The fullest surprise, for me, was hearing Xtina Strong for the first time. Xtina is a fabulous cyberpresence in blogdom, we know. She's a regular reading-goer around Boston, as well, an attractive physical presence via her various forms of encouragement and approval. And, look, wearing layers of what you might first regard as eye-assaulting textures and colors, she is, I have to admit, the best dresser in town. Xtina ad-libbed her reading in the finest example of Wieners's force of influence. She read mostly from
Sunday Morning at the Grand, an anthology of local poets she edited and just published under the aegis of Openmouth Press [contact
chrisx@xtina.org]. This is a collection of work by regular attendees of Joe Torra's 'salon,' held Sunday mornings at the Grand Coffee Shop in Union Square, Somerville. The anthology includes pieces by Xtina, Michael Carr, Amanda Cook, James Cook, Mark Lamoureux, Chris Rizzo, Joel Sloman, Tim Peterson, and Joe Torra. The anthology itself is an important archive of what is being explored and accomplished by a significant fraction of Boston avants.
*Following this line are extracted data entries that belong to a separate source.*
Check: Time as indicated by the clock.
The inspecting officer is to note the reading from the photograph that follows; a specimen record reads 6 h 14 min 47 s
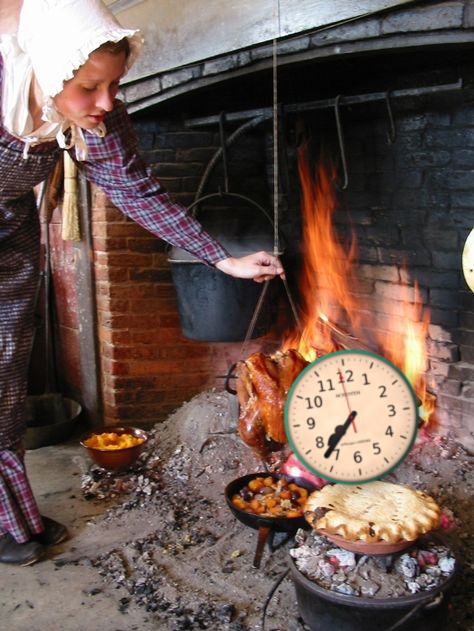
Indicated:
7 h 36 min 59 s
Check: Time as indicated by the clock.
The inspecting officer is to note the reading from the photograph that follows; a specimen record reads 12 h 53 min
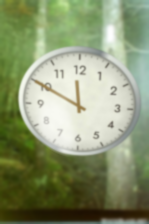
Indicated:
11 h 50 min
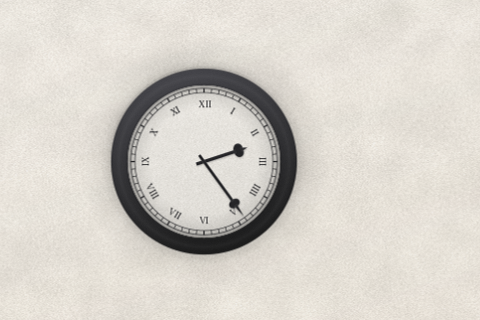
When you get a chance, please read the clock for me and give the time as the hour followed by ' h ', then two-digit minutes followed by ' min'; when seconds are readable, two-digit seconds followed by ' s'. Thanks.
2 h 24 min
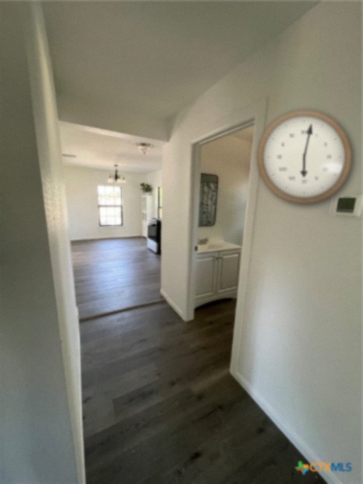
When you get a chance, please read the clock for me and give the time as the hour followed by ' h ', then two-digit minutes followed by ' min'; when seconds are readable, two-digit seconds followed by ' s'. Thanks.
6 h 02 min
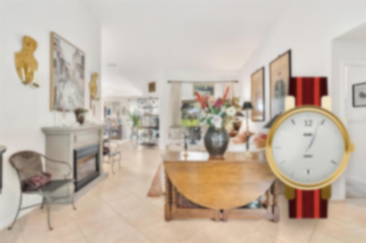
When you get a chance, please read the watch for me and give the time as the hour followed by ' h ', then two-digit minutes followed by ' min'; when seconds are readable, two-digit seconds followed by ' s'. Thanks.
1 h 04 min
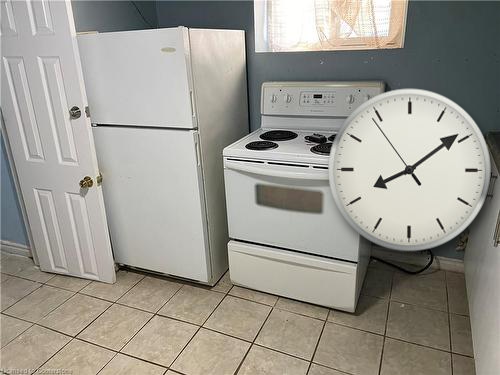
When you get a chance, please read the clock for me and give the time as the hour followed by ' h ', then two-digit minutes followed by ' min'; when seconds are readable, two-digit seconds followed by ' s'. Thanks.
8 h 08 min 54 s
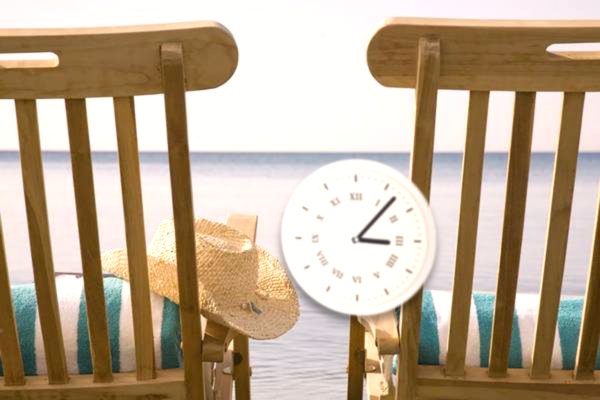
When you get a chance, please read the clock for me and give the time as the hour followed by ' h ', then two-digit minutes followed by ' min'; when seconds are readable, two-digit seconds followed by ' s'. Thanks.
3 h 07 min
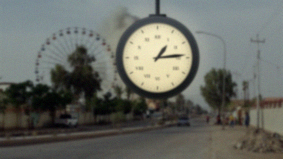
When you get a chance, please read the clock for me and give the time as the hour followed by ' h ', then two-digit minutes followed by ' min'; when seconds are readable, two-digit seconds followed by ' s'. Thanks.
1 h 14 min
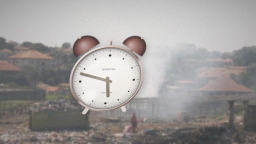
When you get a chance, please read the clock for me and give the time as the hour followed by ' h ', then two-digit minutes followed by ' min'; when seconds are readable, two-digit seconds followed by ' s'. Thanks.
5 h 48 min
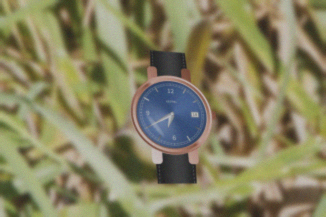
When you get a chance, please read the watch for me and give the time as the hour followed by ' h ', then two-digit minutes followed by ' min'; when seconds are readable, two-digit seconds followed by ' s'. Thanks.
6 h 40 min
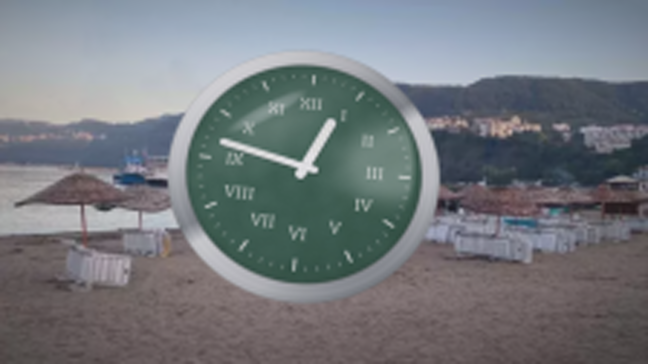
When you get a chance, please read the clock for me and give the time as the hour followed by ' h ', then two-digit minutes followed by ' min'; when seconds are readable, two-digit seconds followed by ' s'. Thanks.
12 h 47 min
I'd like to stick with Xtina's reading, however, because her first dipping into various texts by most of the contributors played well with her own collaged texts that she read after. Simply put, I interpret her reading as an occasion for an editor to show her enthusiasm for the processes of compiling poetry, hers and others'. Impossible to capture the density of her enthusiasm in snippets, but here's a sample from "Blue Perspective."
Do smoke another that comes dispersion possible
cigarette, is community hampen circulant sachet
I kept a book to loss loss of ted
ask and smoke another berrigan lost a father
cigarette? Smoke [...]
Here, again, I sense a Boston or New England sobriety, a lack of irony in Xtina's use of "loss," a lack that is further evidenced by the nonparodic work-ethic admitted in "I kept a book to loss." A hierophantic self-disapproval common to not a few New England texts pops up a little later in the poem:
Circle circle Circle Ineffable injoke dies in the utter
unspeakability
encourages others I was political under
not through desiring.
For now, I haven't the time or space to fix on the intricacies of imagery, fonts, and so forth that Xtina chooses in order to convey her winnowing and merging of language sources, but, for me, given Xtina's dexterous appropriation of graphical texts, found objects, etc., the question of
text field can no longer be merely bracketed as a concern exclusive to mid-20th century.
Another encouraging and newsworthy sign from Tim's evening of poetry and, especially, from Xtina's editorial work -- and a point that calls for more research -- Joe Torra as a generative model of teacher and poet.